Where a line of the data holds the word "followed", copy that line.
===== Records shown =====
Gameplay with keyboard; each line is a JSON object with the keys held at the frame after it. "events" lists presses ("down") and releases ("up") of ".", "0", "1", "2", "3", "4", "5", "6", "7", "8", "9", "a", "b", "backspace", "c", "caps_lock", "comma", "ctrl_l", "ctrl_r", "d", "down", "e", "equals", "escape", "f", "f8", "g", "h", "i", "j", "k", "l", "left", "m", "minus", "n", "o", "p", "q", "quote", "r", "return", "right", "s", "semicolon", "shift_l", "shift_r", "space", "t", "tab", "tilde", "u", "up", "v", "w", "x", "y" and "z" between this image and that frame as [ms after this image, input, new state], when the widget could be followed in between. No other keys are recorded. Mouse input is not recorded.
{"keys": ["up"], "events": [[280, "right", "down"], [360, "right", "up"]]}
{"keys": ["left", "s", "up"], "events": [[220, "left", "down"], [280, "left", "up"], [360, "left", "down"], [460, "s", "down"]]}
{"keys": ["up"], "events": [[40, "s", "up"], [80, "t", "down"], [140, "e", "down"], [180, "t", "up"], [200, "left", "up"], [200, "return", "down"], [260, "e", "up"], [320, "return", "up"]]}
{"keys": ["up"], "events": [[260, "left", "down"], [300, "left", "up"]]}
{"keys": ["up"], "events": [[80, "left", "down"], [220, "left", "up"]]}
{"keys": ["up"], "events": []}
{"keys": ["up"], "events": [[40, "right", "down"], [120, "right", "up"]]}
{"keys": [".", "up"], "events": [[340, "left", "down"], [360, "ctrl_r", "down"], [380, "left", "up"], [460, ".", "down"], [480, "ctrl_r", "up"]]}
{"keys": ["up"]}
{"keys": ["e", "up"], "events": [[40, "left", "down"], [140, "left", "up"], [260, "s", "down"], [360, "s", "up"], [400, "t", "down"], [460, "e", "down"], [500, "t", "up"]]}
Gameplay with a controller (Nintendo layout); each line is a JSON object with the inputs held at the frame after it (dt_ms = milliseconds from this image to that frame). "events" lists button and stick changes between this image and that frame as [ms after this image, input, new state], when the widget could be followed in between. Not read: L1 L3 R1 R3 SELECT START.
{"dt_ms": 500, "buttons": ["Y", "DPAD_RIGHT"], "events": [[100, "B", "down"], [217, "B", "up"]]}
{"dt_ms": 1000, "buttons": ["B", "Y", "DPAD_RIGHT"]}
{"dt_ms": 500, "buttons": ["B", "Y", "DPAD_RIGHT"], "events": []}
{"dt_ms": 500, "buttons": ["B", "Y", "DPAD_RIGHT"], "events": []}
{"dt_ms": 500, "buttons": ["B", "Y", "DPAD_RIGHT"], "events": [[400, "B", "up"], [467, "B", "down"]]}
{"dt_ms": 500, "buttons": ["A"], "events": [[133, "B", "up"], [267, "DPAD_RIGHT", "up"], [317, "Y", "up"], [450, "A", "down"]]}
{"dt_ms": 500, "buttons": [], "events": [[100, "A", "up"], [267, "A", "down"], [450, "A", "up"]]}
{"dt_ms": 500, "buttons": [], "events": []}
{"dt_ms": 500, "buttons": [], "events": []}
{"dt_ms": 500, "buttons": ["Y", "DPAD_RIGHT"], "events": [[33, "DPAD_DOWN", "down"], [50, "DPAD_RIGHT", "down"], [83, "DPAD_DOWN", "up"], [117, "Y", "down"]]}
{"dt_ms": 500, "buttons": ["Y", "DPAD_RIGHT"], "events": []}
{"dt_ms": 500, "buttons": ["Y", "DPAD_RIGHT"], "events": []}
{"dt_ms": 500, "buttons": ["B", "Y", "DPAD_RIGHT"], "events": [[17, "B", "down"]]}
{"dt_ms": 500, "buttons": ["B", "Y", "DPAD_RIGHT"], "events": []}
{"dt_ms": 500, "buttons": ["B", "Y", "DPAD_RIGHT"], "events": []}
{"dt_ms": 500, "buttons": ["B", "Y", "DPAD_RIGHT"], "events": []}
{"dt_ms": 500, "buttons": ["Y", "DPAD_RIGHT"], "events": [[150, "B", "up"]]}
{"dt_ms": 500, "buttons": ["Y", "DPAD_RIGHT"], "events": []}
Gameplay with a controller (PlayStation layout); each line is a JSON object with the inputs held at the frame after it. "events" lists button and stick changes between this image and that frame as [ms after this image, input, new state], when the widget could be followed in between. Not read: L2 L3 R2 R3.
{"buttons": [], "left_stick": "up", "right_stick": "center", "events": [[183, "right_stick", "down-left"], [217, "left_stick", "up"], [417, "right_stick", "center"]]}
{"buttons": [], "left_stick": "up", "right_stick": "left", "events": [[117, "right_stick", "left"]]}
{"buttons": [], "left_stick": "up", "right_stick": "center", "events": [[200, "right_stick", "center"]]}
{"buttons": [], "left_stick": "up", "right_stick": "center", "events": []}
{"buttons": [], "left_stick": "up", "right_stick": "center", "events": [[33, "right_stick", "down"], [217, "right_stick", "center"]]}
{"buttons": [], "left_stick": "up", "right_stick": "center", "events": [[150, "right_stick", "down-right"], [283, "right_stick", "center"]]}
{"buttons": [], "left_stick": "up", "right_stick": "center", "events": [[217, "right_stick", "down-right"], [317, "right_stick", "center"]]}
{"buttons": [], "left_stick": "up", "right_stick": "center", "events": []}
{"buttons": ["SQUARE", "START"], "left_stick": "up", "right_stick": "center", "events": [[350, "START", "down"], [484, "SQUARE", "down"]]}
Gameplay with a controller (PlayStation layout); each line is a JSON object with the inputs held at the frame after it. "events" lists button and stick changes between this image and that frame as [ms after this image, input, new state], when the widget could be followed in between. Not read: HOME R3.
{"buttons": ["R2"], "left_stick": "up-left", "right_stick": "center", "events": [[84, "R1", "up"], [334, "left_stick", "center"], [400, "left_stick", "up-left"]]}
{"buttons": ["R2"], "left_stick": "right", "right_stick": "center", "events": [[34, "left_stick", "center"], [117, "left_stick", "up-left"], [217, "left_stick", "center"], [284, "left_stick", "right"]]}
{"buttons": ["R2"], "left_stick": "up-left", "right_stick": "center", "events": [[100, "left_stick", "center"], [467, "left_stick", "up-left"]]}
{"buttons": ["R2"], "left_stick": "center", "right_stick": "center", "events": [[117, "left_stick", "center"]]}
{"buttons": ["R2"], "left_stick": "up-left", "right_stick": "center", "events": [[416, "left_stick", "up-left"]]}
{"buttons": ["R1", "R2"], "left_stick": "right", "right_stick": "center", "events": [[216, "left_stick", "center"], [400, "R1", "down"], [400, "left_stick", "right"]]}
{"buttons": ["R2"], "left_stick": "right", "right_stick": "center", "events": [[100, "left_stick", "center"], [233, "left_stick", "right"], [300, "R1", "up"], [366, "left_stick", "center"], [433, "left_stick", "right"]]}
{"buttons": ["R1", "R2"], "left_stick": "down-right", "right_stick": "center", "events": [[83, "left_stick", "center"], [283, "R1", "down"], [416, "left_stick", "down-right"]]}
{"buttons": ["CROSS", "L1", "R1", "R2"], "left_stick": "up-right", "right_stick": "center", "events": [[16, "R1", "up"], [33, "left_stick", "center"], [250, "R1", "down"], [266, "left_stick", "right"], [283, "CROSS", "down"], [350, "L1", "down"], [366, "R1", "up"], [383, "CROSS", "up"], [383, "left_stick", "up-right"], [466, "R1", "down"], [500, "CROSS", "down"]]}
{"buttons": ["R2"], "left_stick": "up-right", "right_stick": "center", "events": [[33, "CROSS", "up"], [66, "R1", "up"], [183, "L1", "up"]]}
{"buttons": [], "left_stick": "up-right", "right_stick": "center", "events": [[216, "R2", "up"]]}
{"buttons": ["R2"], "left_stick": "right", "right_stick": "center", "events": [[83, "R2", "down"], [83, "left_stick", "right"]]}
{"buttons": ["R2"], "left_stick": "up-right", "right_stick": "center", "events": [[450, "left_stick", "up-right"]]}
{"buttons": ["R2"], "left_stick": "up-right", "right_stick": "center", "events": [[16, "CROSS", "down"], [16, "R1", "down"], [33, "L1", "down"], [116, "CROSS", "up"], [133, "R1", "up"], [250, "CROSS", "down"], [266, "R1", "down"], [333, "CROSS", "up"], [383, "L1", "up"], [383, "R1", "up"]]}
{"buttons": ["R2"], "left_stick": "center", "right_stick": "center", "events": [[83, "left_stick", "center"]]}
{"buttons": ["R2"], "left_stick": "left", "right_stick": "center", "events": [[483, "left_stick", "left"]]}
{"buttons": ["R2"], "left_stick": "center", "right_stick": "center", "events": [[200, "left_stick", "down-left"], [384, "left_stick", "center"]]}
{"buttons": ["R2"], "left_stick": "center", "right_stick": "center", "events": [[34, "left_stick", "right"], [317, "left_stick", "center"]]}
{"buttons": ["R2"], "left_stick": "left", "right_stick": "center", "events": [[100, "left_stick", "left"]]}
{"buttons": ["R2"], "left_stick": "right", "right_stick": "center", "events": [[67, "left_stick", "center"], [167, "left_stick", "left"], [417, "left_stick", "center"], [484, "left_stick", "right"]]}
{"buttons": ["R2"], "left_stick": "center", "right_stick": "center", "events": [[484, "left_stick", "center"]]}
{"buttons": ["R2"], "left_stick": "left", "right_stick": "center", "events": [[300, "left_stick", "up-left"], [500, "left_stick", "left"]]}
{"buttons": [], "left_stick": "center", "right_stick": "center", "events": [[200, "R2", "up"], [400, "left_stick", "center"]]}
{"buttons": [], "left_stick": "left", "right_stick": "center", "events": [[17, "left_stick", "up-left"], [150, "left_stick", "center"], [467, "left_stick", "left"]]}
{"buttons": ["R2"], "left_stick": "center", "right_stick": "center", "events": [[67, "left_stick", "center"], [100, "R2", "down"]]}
=====
* **Task solution**:
Gameplay with keyboard; each line is a JSON object with the keys held at the frame after it. "events" lists presses ("down") and releases ("up") of ".", "0", "1", "2", "3", "4", "5", "6", "7", "8", "9", "a", "b", "backspace", "c", "caps_lock", "comma", "ctrl_l", "ctrl_r", "d", "down", "e", "equals", "escape", "f", "f8", "g", "h", "i", "j", "k", "l", "left", "m", "minus", "n", "o", "p", "q", "quote", "r", "return", "right", "s", "semicolon", "shift_l", "shift_r", "space", "t", "tab", "tilde", "u", "up", "v", "w", "x", "y" and "z" between this image and that frame as [ms after this image, input, new state], when the widget could be followed in between. No other keys are recorded. Mouse input is not recorded.
Gameplay with a controller (Nintendo layout); each line is a JSON object with the inputs held at the frame after it (dt_ms = milliseconds from this image to that frame). "events" lists button and stick changes between this image and that frame as [ms after this image, input, new state], when the widget could be followed in between. Not read: L1 L3 R1 R3 SELECT START.
Gameplay with a controller (PlayStation layout); each line is a JSON object with the inputs held at the frame after it. "events" lists button and stick changes between this image and that frame as [ms after this image, input, new state], when the widget could be followed in between. Not read: L2 L3 R2 R3.
Gameplay with a controller (PlayStation layout); each line is a JSON object with the inputs held at the frame after it. "events" lists button and stick changes between this image and that frame as [ms after this image, input, new state], when the widget could be followed in between. Not read: HOME R3.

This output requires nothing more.